— TASK GOAL —
Print exactly the lines below between the line holding "Nueva orleans: 36 -> 15" and the line holding "18: 0.04 -> 0.06", inclusive, and nothing more.

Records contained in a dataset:
----------------
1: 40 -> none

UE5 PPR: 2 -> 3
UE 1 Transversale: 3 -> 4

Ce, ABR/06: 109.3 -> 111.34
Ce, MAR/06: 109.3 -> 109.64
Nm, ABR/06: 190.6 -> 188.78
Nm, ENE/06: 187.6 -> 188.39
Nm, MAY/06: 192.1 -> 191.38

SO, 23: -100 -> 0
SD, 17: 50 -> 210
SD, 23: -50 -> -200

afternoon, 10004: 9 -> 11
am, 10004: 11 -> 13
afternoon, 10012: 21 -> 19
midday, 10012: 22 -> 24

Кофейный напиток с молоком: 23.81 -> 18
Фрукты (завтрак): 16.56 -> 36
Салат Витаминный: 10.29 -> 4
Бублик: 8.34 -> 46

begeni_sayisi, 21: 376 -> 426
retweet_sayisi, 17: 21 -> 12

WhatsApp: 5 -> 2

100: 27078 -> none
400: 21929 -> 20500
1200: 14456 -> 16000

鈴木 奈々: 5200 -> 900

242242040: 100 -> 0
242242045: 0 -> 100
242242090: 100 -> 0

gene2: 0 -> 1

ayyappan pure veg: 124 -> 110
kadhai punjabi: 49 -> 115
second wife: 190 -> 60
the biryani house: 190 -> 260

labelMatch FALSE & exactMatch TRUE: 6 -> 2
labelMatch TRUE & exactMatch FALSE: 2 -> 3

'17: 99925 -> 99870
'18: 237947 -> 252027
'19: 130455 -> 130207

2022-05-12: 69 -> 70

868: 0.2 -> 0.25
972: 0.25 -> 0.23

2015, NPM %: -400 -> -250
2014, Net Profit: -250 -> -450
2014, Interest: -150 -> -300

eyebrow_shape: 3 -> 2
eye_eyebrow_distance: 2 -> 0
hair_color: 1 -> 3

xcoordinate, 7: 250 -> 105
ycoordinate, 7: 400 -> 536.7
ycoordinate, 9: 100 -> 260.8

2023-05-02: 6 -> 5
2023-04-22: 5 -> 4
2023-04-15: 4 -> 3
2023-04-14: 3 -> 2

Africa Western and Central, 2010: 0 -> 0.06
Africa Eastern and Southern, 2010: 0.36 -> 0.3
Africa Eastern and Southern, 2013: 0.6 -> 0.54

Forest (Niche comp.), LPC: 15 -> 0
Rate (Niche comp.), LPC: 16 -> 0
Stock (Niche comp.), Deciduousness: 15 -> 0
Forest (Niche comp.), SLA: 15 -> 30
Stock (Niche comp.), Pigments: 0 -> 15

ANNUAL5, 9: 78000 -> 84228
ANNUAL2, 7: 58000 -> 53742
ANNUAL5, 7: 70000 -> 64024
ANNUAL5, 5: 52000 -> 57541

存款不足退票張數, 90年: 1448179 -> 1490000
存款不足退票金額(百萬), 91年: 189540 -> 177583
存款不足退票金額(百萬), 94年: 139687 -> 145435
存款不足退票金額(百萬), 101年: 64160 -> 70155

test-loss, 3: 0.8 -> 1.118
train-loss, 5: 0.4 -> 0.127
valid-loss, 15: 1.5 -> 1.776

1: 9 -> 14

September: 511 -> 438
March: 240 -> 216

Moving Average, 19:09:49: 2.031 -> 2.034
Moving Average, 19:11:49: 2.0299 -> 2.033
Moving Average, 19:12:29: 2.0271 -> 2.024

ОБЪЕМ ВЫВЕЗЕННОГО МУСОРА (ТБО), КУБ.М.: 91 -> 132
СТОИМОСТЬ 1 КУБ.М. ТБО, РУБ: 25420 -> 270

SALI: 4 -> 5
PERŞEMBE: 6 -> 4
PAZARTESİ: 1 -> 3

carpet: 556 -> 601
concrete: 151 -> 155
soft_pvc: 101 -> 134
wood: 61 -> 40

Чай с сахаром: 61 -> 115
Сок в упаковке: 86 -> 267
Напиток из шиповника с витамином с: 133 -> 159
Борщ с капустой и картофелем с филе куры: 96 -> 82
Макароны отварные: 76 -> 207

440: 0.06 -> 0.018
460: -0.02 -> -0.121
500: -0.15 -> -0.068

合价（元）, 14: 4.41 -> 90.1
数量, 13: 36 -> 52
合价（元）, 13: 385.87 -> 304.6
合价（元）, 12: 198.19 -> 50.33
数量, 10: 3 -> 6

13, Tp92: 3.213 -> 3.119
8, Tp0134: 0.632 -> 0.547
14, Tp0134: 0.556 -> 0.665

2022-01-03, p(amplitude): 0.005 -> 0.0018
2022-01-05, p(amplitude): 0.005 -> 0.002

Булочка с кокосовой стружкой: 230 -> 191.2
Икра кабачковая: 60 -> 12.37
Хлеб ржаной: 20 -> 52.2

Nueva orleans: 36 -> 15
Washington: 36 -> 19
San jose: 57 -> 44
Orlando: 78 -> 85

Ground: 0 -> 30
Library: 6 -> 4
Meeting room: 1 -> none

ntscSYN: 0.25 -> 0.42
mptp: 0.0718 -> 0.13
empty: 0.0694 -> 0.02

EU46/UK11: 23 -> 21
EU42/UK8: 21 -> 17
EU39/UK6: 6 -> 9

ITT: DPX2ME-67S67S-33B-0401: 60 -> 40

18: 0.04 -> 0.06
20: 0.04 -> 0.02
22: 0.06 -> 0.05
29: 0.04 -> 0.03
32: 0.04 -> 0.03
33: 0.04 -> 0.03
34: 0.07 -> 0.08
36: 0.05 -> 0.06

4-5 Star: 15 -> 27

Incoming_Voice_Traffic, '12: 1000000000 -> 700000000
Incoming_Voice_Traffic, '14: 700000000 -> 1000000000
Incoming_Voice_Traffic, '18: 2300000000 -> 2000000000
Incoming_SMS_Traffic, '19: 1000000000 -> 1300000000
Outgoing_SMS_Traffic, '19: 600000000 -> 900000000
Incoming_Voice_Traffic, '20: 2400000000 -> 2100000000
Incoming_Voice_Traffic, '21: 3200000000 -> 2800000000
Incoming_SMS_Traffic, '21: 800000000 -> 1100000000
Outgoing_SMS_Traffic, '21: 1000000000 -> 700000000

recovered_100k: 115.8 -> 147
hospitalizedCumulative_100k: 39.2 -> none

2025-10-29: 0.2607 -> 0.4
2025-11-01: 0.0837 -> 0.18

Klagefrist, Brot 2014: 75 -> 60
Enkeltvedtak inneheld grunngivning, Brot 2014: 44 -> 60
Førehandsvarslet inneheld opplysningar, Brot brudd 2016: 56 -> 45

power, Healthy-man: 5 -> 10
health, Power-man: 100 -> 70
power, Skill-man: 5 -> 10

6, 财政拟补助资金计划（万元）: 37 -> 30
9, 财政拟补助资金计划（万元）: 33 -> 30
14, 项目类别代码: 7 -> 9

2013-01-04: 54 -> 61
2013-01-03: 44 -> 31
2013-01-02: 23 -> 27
----------------
— TASK RESPONSE —
Nueva orleans: 36 -> 15
Washington: 36 -> 19
San jose: 57 -> 44
Orlando: 78 -> 85

Ground: 0 -> 30
Library: 6 -> 4
Meeting room: 1 -> none

ntscSYN: 0.25 -> 0.42
mptp: 0.0718 -> 0.13
empty: 0.0694 -> 0.02

EU46/UK11: 23 -> 21
EU42/UK8: 21 -> 17
EU39/UK6: 6 -> 9

ITT: DPX2ME-67S67S-33B-0401: 60 -> 40

18: 0.04 -> 0.06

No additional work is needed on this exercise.